An integrated circuit (“IC”) is a semiconductor device that includes many electronic components (e.g., transistors, resistors, diodes, etc.). These components are often interconnected to form multiple circuit components (e.g., gates, cells, memory units, arithmetic units, controllers, decoders, etc.) on the IC. An IC also includes multiple layers of metal and/or polysilicon wiring that interconnect its electronic and circuit components. For instance, many ICs are currently fabricated with five metal layers. In theory, the wiring on the metal layers can be all-angle wiring (i.e., the wiring can be in any arbitrary direction). Such all-angle wiring is commonly referred to as Euclidean wiring. In practice, however, each metal layer typically has one global preferred wiring direction, and the preferred direction alternates between successive metal layers.
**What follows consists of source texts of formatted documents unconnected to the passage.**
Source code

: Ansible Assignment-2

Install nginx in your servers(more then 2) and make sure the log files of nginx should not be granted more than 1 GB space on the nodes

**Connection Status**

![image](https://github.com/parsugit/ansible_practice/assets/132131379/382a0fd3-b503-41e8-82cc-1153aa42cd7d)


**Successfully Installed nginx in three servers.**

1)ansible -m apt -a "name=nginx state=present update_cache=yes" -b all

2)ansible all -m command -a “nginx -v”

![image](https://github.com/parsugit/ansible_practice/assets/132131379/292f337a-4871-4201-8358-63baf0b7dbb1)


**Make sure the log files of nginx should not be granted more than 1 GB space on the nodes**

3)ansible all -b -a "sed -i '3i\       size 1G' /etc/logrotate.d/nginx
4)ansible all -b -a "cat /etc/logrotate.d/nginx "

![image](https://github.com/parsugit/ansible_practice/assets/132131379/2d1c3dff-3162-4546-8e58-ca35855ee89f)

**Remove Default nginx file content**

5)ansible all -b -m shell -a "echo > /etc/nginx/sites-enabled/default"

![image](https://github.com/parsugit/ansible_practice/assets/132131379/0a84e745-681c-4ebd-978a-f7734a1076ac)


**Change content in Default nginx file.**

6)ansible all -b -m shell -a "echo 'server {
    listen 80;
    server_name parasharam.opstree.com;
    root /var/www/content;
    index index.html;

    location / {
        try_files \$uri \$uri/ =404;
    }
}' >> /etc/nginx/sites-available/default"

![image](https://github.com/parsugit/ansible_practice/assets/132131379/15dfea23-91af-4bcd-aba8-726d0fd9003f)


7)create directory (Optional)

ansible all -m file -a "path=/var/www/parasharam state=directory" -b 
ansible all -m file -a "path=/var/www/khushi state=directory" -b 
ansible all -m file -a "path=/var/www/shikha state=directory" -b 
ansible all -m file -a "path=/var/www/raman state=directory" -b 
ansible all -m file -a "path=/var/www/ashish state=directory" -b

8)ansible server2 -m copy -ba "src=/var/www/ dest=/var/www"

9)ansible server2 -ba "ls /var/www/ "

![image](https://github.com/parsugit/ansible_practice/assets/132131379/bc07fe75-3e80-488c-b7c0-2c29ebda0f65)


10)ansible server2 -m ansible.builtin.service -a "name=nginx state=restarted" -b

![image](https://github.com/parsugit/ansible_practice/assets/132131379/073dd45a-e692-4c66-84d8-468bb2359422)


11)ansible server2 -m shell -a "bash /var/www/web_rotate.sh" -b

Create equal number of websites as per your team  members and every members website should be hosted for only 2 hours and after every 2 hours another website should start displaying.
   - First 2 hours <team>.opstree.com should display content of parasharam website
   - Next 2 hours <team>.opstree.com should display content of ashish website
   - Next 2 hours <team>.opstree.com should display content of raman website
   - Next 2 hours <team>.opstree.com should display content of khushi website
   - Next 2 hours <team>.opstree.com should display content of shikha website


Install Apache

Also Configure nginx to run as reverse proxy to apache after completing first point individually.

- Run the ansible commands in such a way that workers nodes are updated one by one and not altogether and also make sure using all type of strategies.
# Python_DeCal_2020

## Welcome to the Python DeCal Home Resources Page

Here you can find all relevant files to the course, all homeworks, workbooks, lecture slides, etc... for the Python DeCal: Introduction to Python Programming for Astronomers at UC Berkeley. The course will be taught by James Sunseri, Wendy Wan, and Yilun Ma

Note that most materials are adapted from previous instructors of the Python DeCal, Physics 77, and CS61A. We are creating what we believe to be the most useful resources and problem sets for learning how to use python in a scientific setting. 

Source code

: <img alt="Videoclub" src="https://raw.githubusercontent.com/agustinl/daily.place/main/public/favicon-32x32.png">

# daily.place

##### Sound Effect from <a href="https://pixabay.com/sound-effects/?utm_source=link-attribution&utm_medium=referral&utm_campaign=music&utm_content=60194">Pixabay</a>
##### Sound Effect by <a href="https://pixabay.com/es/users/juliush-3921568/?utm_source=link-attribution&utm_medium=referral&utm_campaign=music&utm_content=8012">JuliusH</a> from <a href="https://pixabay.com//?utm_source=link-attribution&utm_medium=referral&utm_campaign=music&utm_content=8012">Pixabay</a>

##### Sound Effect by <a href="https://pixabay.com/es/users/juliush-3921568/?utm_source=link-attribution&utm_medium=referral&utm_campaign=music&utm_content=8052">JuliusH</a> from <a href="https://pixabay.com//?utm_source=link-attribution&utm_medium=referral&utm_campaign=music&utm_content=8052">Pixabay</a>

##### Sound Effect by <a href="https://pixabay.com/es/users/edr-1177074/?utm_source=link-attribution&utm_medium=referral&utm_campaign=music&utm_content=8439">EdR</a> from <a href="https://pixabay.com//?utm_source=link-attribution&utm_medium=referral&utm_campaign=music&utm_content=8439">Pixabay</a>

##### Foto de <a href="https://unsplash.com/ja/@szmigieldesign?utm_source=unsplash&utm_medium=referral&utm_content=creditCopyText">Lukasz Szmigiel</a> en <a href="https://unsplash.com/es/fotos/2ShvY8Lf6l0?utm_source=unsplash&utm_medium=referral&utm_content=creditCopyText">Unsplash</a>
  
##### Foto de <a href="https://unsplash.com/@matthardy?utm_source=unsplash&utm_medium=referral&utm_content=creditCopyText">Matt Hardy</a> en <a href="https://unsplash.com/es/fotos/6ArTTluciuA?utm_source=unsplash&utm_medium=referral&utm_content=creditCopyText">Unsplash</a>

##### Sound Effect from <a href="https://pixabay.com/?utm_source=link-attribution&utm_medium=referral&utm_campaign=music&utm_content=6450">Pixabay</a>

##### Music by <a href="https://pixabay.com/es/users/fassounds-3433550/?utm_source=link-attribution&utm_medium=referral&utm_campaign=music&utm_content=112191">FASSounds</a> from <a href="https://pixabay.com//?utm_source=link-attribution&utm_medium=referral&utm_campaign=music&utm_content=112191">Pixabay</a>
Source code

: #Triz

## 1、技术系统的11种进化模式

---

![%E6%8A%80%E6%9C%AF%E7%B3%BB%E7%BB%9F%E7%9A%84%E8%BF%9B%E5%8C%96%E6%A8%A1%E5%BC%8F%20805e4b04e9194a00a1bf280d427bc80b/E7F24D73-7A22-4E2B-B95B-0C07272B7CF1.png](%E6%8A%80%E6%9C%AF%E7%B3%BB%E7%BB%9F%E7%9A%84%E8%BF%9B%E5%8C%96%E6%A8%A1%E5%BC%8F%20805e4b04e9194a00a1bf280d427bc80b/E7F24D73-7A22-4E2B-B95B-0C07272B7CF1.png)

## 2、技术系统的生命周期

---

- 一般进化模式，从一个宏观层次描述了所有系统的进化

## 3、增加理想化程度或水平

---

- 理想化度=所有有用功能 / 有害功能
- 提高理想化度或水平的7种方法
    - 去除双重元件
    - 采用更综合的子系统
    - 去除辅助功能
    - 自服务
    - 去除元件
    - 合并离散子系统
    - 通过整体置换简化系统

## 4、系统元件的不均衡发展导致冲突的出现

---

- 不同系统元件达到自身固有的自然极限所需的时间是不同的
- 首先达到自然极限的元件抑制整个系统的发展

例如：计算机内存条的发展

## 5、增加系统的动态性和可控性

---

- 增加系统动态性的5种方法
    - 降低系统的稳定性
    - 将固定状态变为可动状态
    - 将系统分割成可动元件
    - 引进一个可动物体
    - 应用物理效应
Many ICs use the Manhattan wiring model that specifies alternating layers of horizontal and vertical preferred direction wiring. In this wiring model, the majority of the wires can only make 90 degree. turns. Occasional diagonal jogs are sometimes allowed on the preferred horizontal and vertical layers. Standard routing algorithms heavily penalize these diagonal jogs (i.e. assess proportionally high routing-costs), however, because they violate the design rules of the Manhattan wiring model. Some have recently proposed ICs that use a diagonal wiring model to provide design rules that do not penalize diagonal interconnect lines (wiring). Interconnect lines are considered “diagonal” if they form an angle other than zero or ninety degrees with respect to the layout boundary of the IC. Typically however, diagonal wiring consists of wires deposed at .+−.45 degrees.
Typical Manhattan and diagonal wiring models specify one preferred direction for each wiring layer. Design difficulties arise when routing along a layer's preferred direction because of obstacles on these wiring layers. For example, design layouts often contain circuit components, pre-designed circuit blocks, and other obstacles to routing on a layer. Such obstacles may cause regions on a layer to become essentially unusable for routing along the layer's single preferred direction.
An example that shows obstacles that cause regions on a design layout to become unusable for routing is illustrated in FIG. 1. This figure shows two wiring layers that each have two routing obstacles 115 and 120. One of the layers has a horizontal preferred direction; the other layer has a diagonal preferred direction. The obstacles 115 and 120 cause two regions 105 and 110 to become unusable for routing on both of these layers. Therefore, both the Manhattan and diagonal wiring models typically waste routing resources on the layers of a design layout.
U.S. Ser. No. 11/005,316, which is the parent to this application, describes a wiring model that allows Manhattan and diagonal wiring and recaptures the routing resources loss because of obstacles on a wiring layer. More generally, there is a need for a route planning method that maximizes the routing resources on each particular layer.